David Roseberry, rector of Christ Church in Plano, Texas, one of the country's largest Episcopal churches, said he got much the same story when he phoned Office of Women's Ministries director Margaret Rose yesterday. In an e-mail to theologian Kendall Harmon, he recounts:

Her statement was this: "It is my personal theology that the clarity of who we are as Episcopalians is often enhanced by our engagement with things that are Other … and this is clearly Other."
I told her that the liturgy was non-Christian, non-biblical and did not represent her hopes for spreading the love of Jesus. … I told her that anything that promotes the earth as Mother is Pagan and non-Christian and non-biblical. She honestly seemed surprised by the statement … as surprised as she appears to be over the flurry of interest in the web page.
She also mentioned that the Windsor Report was out and that it encouraged this kind of dialogue and conversation, recognizing that we live in a pluralistic society. I asked her if she was authorized to open up a dialogue with a Pagan religion as a function of the ecumenical office of the Episcopal Church. She said that there were many staff people (herself among them) that represent the Episcopal Church in all kinds of dialogues with the National Council of Churches.
I asked her if her office would disavow the liturgy and disassociate themselves from it. She felt that the liturgy itself was a helpful tool in helping us to understand people of other faiths. She might, she said, put up a Muslim liturgy to engender the kind of debate and discussion that we are having about the Druid liturgy … .
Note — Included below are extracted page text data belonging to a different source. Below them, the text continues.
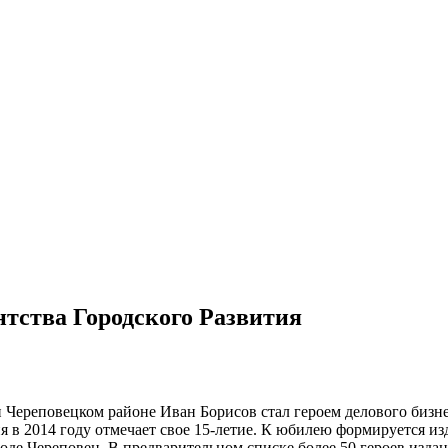
тства Городского Развития
 Череповецком районе Иван Борисов стал героем делового бизне
я в 2014 году отмечает свое 15-летие. К юбилею формируется из
роде Череповец. В предварительном списке более 50 героев изда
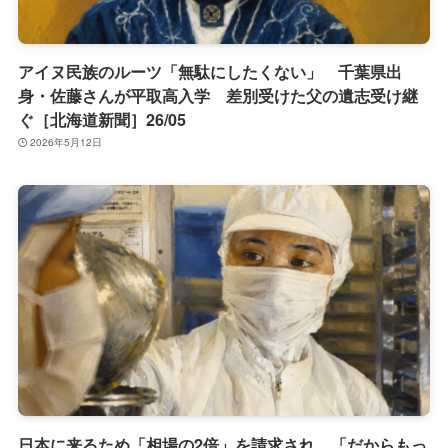
アイヌ民族のルーツ「無駄にしたくない」 千葉県出
身・佐藤さんが平取高入学 差別受けた父の遺志受け継
ぐ［北海道新聞］26/05
2026年5月12日
日本に来るため「相場の2倍」を請求され…「だからもっ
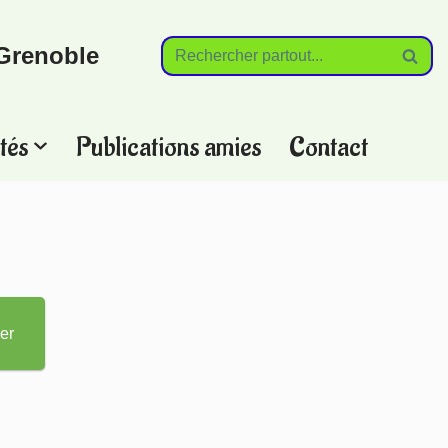
Grenoble
tés
Publications amies
Contact
?
er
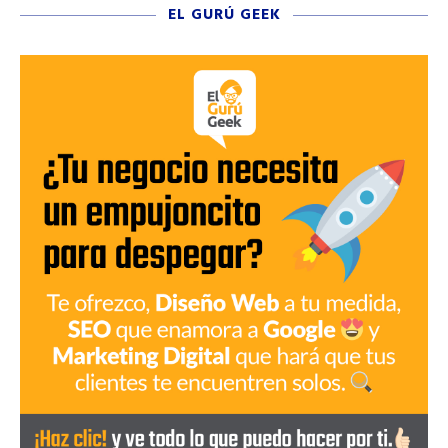
EL GURÚ GEEK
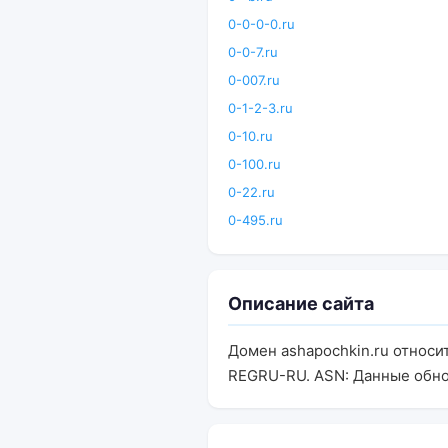
0-0-0-0.ru
0-0-7.ru
0-007.ru
0-1-2-3.ru
0-10.ru
0-100.ru
0-22.ru
0-495.ru
Описание сайта
Домен ashapochkin.ru относи
REGRU-RU. ASN: Данные обно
That "other faiths" comment is important, because a key question—if not the key question—is how the Episcopal Church leadership (Rose included) views this liturgy and the church's relationship to it. Is it of a different faith? By promoting it, has the Episcopal Church itself become a non-Christian faith? Rose doesn't seem clear about whether this liturgy is ecumenical (of the church) or of "another faith." Perhaps she's confused because the ceremony directly references the Old Testament. But is offering sacrifices to ancient Canaanite idols antithetical to Christianity or not?

Scripture seems awfully clear on this point. "What pagans sacrifice they offer to demons and not to God," Paul told the church at Corinth. "I do not want you to be participants with demons. You cannot drink the cup of the Lord and the cup of demons. You cannot partake of the table of the Lord and the table of demons. Shall we provoke the Lord to jealousy? Are we stronger than he?"